売り出すということは、商品になったということです。商品になった家は、購入希望者から「内覧」を依頼されます。
できるだけ高く売るために、内覧者に対して印象を良くする工夫を行いましょう。特に「明るさ」「ニオイ」「売主の印象」は見学者に印象付ける大切なポイントです。
(1)家が明るいかどうか
買い先行の場合、新しい家に引っ越してから現在住んでいる家を綺麗に片付け、内覧に案内することもできますが、売り先行の場合、完全に空き家にして内覧してもらうことは困難です。
可能な限り不要なものは廃棄し、余計な影ができないようにし、部屋を明るく広く見せる工夫を行いましょう。
もし廃棄が難しい場合は、トランクルームや実家のスペースを借りるなど、一時的に退避させるようにしてください。
内覧者が来る時は時間帯を問わず、家の中のすべての灯りをつけて、家中が明るい状態で迎えてください。
(2)ニオイ
次に「ニオイ」の問題です。
買い先行の場合、長く家を空けるのであれば排水溝のニオイが溜まっている場合がありますし、売り先行の場合、生ゴミのニオイや洗濯物のニオイなど生活臭が考えられます。
また、室内でタバコを吸っていた場合やペットを飼っていた場合も、それらの習慣のない人からすると気になるニオイの元となります。
異臭ではなくても、他人の家のニオイは気になりがちなポイントです。
高額な不動産を買おうとしている内覧者ともなれば、特に敏感になりますので、内覧前に窓を開けてしっかり換気する、水を流して排水溝のニオイを取っておくなど、対策が必要です。
(3)売主の印象
売主の印象についても、購入希望者が「この家を買いたい!」と意思決定する重要なポイントです。
皆さんもご自身が家を買うときは、暗い印象の人よりも、明るく親切そうな印象の人と取引したいと考えませんか?
内覧者は家を見ると同時に、売主のことも見ています。
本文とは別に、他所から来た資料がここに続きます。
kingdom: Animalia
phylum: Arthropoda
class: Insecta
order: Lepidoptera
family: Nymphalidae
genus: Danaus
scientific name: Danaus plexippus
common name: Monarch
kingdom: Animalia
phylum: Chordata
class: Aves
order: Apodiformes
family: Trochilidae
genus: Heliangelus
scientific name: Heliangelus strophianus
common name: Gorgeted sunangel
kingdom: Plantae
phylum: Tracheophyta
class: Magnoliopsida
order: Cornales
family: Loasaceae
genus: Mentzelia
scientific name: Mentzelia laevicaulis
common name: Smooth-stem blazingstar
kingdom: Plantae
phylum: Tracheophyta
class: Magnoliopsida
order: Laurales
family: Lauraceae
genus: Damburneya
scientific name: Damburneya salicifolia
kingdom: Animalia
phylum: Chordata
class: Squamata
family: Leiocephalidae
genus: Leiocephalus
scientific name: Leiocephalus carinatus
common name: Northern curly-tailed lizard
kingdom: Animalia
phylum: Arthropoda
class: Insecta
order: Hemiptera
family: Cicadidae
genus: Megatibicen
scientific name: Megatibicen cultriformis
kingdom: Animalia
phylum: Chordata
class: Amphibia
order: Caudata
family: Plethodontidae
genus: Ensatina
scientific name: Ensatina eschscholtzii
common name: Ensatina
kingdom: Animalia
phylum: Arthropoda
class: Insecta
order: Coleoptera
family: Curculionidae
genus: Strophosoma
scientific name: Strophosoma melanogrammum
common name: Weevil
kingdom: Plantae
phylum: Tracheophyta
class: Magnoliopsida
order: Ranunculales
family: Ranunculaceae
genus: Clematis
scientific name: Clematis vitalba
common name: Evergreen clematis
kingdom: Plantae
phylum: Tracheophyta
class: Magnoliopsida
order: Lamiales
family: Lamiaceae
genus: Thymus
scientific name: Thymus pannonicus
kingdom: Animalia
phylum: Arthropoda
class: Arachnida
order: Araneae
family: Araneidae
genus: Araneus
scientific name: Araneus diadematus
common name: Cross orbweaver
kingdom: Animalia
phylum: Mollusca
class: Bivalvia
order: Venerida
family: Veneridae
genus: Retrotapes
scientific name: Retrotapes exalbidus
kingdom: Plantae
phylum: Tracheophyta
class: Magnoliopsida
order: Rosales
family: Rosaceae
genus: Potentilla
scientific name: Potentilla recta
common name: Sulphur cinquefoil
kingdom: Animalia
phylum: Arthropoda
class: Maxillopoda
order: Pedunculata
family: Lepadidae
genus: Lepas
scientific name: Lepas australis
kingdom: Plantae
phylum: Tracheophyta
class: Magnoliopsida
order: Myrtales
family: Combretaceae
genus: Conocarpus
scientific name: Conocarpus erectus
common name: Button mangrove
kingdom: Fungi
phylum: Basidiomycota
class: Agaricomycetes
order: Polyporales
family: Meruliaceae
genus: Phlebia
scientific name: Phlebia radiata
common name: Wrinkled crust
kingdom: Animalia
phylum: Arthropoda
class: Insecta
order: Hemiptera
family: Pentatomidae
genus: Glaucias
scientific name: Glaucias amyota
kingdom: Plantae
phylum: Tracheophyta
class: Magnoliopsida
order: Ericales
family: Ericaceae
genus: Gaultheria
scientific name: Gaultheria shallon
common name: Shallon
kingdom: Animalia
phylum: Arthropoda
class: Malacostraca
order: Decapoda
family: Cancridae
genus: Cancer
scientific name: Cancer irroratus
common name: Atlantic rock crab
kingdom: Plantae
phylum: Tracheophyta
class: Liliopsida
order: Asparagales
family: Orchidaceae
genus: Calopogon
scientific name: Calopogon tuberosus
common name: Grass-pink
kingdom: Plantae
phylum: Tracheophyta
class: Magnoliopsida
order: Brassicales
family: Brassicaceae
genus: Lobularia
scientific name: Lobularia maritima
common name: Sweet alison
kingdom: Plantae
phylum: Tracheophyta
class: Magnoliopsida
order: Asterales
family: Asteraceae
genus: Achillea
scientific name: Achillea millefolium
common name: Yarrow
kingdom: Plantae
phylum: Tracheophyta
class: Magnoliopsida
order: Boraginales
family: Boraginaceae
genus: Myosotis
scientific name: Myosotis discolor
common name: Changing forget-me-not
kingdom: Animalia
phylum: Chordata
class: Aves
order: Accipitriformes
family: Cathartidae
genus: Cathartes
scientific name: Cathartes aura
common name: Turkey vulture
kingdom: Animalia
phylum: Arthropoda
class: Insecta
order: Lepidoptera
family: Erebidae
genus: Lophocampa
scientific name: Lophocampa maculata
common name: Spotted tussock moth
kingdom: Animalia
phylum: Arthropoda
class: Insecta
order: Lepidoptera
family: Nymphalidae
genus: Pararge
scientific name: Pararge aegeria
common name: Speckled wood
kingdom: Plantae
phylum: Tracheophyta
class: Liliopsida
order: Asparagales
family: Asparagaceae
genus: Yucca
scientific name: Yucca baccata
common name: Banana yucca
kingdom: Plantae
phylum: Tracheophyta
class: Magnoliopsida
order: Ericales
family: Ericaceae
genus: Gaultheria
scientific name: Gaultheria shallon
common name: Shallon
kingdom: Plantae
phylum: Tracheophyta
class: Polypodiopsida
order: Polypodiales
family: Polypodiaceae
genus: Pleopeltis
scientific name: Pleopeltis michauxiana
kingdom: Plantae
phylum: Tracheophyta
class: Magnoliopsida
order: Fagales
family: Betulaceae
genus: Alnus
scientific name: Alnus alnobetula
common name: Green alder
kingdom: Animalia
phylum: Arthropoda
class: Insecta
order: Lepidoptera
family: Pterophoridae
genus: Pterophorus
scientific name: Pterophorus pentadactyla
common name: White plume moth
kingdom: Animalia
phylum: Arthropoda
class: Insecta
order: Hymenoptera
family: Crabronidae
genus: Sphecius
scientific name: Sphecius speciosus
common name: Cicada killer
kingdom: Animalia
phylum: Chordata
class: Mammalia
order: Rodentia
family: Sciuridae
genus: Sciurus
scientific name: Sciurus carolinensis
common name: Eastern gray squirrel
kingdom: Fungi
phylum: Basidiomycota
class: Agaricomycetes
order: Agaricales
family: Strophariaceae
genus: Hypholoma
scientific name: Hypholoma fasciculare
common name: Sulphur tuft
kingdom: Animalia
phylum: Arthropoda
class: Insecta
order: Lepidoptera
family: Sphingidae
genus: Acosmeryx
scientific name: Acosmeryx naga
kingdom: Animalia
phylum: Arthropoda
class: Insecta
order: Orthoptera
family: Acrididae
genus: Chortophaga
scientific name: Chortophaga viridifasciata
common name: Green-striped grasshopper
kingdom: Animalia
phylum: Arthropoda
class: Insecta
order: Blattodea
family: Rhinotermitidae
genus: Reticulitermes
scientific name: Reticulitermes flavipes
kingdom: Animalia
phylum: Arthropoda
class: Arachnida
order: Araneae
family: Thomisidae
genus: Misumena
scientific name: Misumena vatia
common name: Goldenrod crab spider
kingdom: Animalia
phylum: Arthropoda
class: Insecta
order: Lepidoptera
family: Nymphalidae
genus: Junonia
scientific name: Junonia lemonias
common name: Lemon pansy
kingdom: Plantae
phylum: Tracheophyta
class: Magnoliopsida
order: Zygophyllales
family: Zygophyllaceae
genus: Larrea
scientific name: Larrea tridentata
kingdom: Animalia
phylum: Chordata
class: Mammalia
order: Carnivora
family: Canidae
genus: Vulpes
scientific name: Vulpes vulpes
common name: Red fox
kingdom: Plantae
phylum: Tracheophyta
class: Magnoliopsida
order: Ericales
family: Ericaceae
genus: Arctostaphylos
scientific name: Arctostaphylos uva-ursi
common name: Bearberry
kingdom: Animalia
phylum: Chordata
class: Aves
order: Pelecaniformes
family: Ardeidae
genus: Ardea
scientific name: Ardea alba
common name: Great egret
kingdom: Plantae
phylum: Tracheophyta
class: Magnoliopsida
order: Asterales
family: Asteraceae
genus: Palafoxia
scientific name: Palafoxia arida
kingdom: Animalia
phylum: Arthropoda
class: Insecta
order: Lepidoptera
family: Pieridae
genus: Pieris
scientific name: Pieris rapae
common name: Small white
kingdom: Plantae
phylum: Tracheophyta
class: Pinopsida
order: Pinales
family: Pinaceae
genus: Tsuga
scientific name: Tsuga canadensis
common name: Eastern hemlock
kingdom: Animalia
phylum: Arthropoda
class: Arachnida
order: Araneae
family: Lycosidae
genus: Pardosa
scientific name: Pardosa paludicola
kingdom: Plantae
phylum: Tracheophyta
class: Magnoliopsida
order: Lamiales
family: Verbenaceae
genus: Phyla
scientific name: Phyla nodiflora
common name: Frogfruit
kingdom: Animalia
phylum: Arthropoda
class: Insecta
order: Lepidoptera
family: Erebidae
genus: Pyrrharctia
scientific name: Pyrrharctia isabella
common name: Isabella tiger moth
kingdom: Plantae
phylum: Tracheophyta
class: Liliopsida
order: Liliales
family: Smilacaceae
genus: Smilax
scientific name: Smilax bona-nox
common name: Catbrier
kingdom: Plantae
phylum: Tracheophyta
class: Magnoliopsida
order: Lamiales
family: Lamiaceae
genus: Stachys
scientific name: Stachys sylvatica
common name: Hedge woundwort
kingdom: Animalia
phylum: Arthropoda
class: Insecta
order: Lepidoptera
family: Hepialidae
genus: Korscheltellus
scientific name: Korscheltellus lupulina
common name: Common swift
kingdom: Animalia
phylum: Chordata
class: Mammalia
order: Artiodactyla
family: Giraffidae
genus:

内覧中は気を抜かず、明るく丁寧にハツラツと対応しましょう。
買い手が決まれば、売買契約、ローン返済、引渡し、となります。この部分は不動産会社の指示に従って、必要な書類を揃え、手順を踏めば問題ありません。
まとめ
いかがでしたでしょうか。
一軒家の売買は、人生の中でそう何度も起きることではありませんので迷うこともあると思いますが、まずは住み替えたい理由や資金の状況を整理し、あなたの状況にあわせて「売り先行」「買い先行」を使い分けてくださいね。
また、売却に関しては、できるだけ高く売りたいのが人情です。あとあと「もっと高く売れたかも!?」と後悔することがないよう、まずは不動産売却HOME4Uを使って、あなたの家の売却に適した不動産会社を見つけることから始めてください。
あなたの売買活動の成功に向け、この記事が役に立つことを願っています。